Similarities and differences between itaconate and its derivatives
3
Building on the context-dependent effects of endogenous itaconate, numerous studies have demonstrated that the structural modification of itaconate generates a series of derivatives with enhanced cell membrane permeability, increased lipid solubility, and improved tissue stability (32). These physicochemical properties facilitate reliable cellular uptake and sustained intracellular activity, thereby enabling robust interrogation of itaconate-associated immunometabolic pathways (33, 34). Accordingly, itaconate derivatives have been widely employed in experimental systems, and emerging evidence indicates that certain derivatives can influence metabolic reprogramming in microglia and modulate inflammatory responses, highlighting their functional relevance in neuroimmunological research (Table 1).
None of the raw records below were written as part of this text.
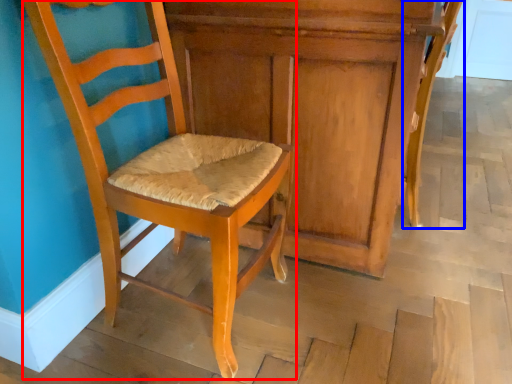
Question: Among these objects, which one is nearest to the camera, chair (highlighted by a red box) or chair (highlighted by a blue box)?

Choices:
 (A) chair
 (B) chair

Answer: (A)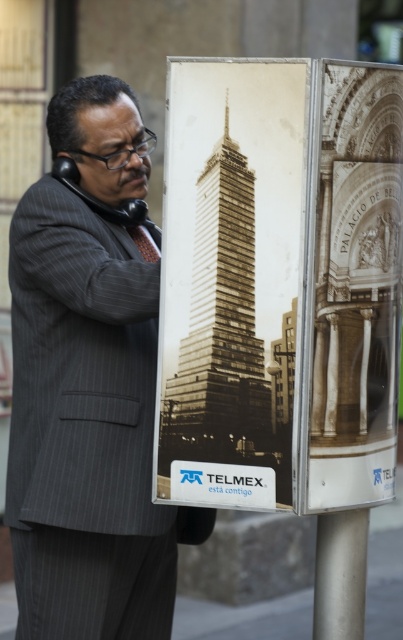
You are a fashion designer observing the scene. You need to determine which object takes up more space in the image. Which is larger between the gray pinstripe suit at center and the satin silver pole at lower center?

The gray pinstripe suit at center is larger in size than the satin silver pole at lower center, so the gray pinstripe suit at center takes up more space in the image.

You are a delivery person who needs to place a package exactly 1.2 meters away from the satin silver pole at lower center. Can you place it near the gray pinstripe suit at center without exceeding the required distance?

The gray pinstripe suit at center is only 1.08 meters away from the satin silver pole at lower center, which is less than the required 1.2 meters. Therefore, placing the package near the gray pinstripe suit at center would not meet the distance requirement.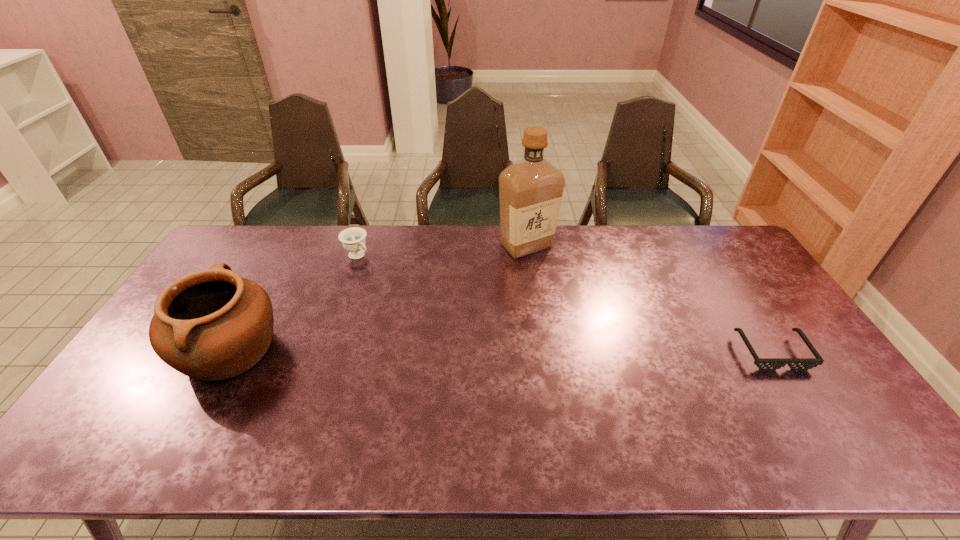
Identify the location of free spot that satisfies the following two spatial constraints: 1. on the back side of the teacup; 2. on the left side of the pottery. (282, 255).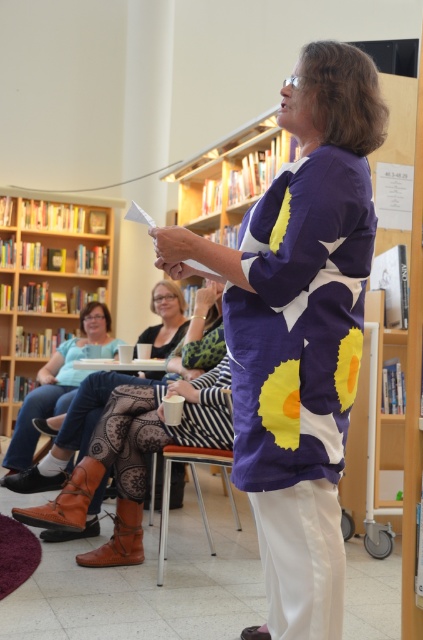
You are standing in the library scene and want to place a small decorative item between the two points marked as point (38, 417) and point (175, 448). Which point should the item be closer to in order to be closer to the viewer?

The item should be closer to point (38, 417) because it is further to the viewer than point (175, 448).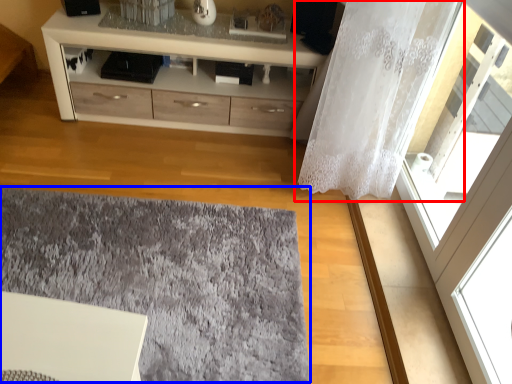
Question: Which of the following is the closest to the observer, curtain (highlighted by a red box) or mat (highlighted by a blue box)?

4-OI is generated by introducing a carbonyl group at the 4-position of the itaconate skeleton (Figure 1). 4-OI exhibits potent tissue-targeting, high cell membrane permeability, enhanced lipid solubility, and broad tissue distribution (35). Via the enolization-mediated modification of IκBζ and kelch-like each-related protein 1 (KEAP1), it can inhibit the pro-inflammatory NF-κB pathway and activate the anti-inflammatory Nrf2 pathway (16, 19). Furthermore, 4-OI contributes to metabolic homeostasis by suppressing excessive glycolysis, reducing oxidative stress, and maintaining the cellular antioxidant status. These effects are achieved, at least partially, by boosting NADPH and glutathione (GSH) synthesis (19, 43).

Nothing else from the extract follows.